Wed Sep 16, 2009 8:54pm EDT

LOS ANGELES (Hollywood Reporter) - "Community," the only new scripted NBC show without gurneys or IV drips, gives an illusion of being shiny and fresh thanks to its unique setting: a community-college campus. It turns out that the setting is mostly irrelevant to the comedy; it's about the characters, some of them stock sitcom types.

Television  |  Media

The show, which premieres Thursday at 9:30 p.m. EDT/PDT, owes far more to such sitcoms as "Night Court" or "Newsradio," with their quirky supporting casts, than it does to, say, "A Different World," which truly tried to incorporate the college experience into its comedy.

But if creator/writer Dan Harmon earns only a "C" for the framework of his show, he gets higher grades for its brisk pace and clever writing. And some extra credit is in order for casting, as well.

At the core of the show is Jeff Winger (Joel McHale), a slick, conniving -- but nonetheless lovable -- lawyer forced to attend community college after the state board suspends his license. (Don't bother rereading the preceding sentence. It still won't make sense.) Granted, it's a shaky premise but probably no weirder a starting point than a cat-eating alien or a mother reincarnated as an auto, both of which found homes on

NBC.

By sitcom tradition, the show is required to have, at the very least, an aloof love interest and a black woman with attitude. These roles are adeptly handled by Gillian Jacobs and Yvette Nicole Brown, respectively. Jacobs plays Britta, the dropout and former Peace Corps alumni who knows Jeff is a liar and a cheater but still is attracted to him.
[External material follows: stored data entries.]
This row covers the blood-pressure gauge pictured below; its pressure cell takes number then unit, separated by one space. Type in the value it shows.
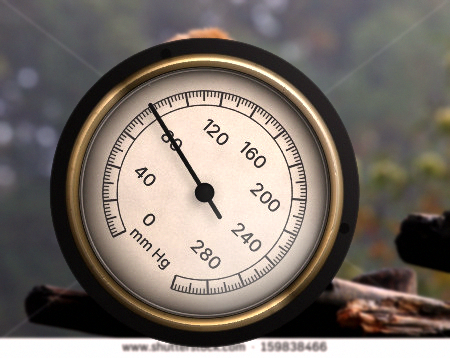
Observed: 80 mmHg
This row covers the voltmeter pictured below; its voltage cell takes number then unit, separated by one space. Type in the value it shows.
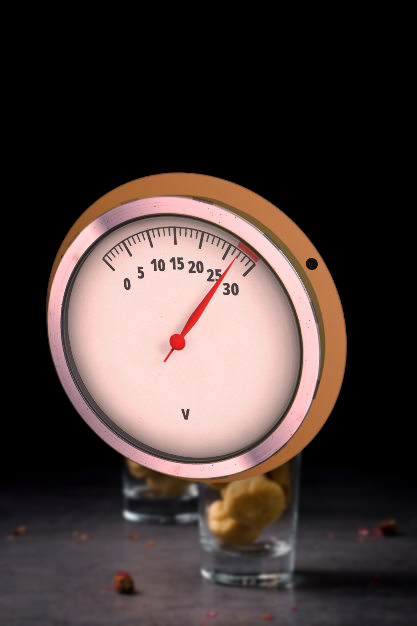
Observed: 27 V
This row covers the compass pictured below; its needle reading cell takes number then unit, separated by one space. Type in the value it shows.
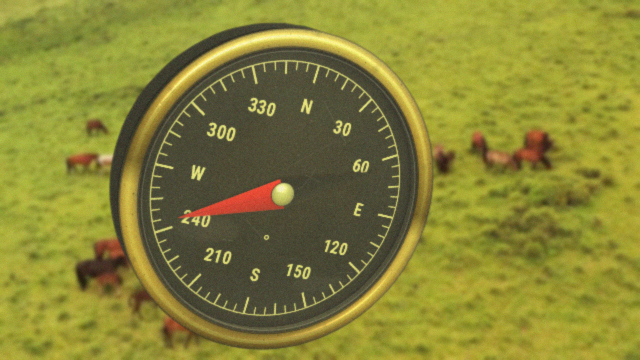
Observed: 245 °
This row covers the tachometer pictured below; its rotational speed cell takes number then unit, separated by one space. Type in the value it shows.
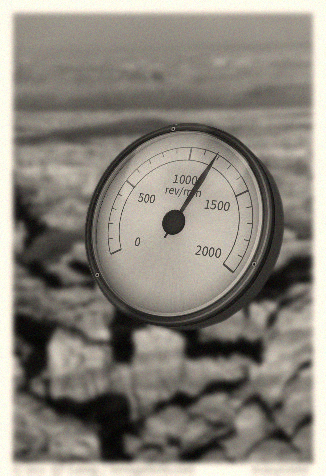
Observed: 1200 rpm
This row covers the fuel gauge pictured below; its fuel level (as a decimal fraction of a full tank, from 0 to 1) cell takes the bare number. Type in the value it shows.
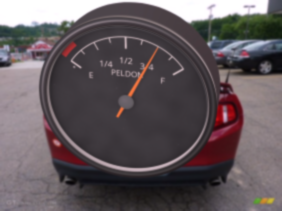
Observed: 0.75
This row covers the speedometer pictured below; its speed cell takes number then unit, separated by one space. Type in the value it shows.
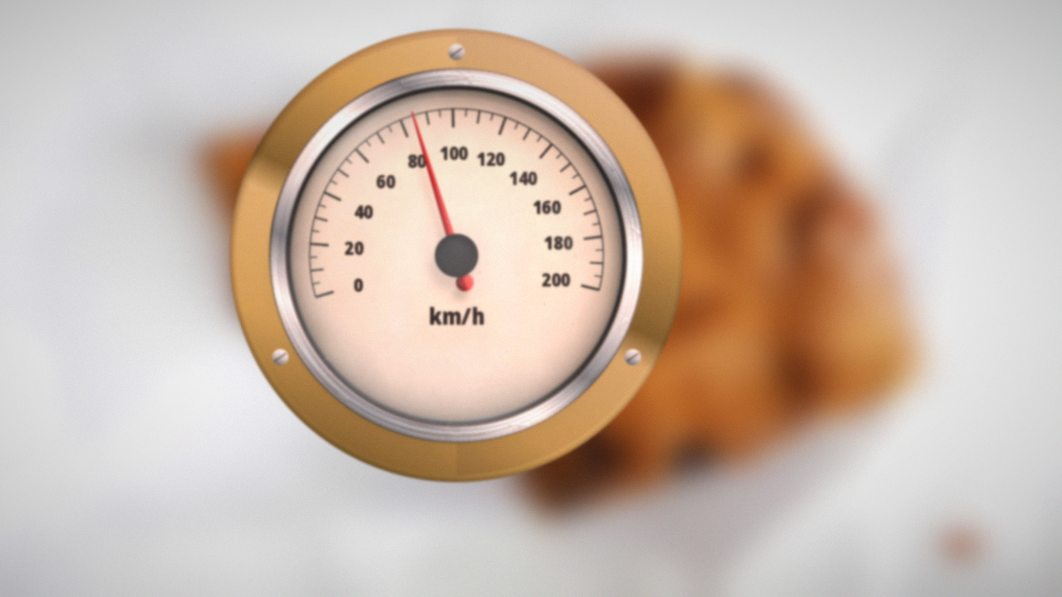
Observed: 85 km/h
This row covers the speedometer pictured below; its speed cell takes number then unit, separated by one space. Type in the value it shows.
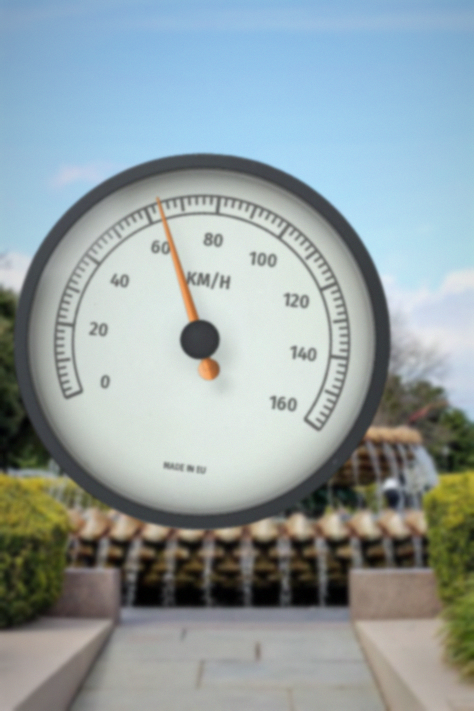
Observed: 64 km/h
To her great credit, she makes it entirely believable.

Chevy Chase also gives the show a lift as Pierce Hawthorne, a slightly pompous and more-than-slightly-clueless senior. Rounding out the cast are Danny Pudi as a pop culture-spouting quasi-foreign student, Donald Glover as a former high school jock and Alison Brie as an overly sensitive and easily offended coed.

In the pilot, Jeff forms a study group to make time with Britta. He also hopes to persuade a psychology professor (guest star John Oliver), a former legal client, to get him all the answers to all the tests. There are genuinely funny scenes between McHale and Oliver, enough of them to make you worry a little about succeeding episodes in which Oliver does not appear. NBC supplied only the pilot.

Even so, it's clear that "Community" has the ingredients needed to attract and build an audience, something that could not be said for many of the shows NBC has run in that same time slot over the years.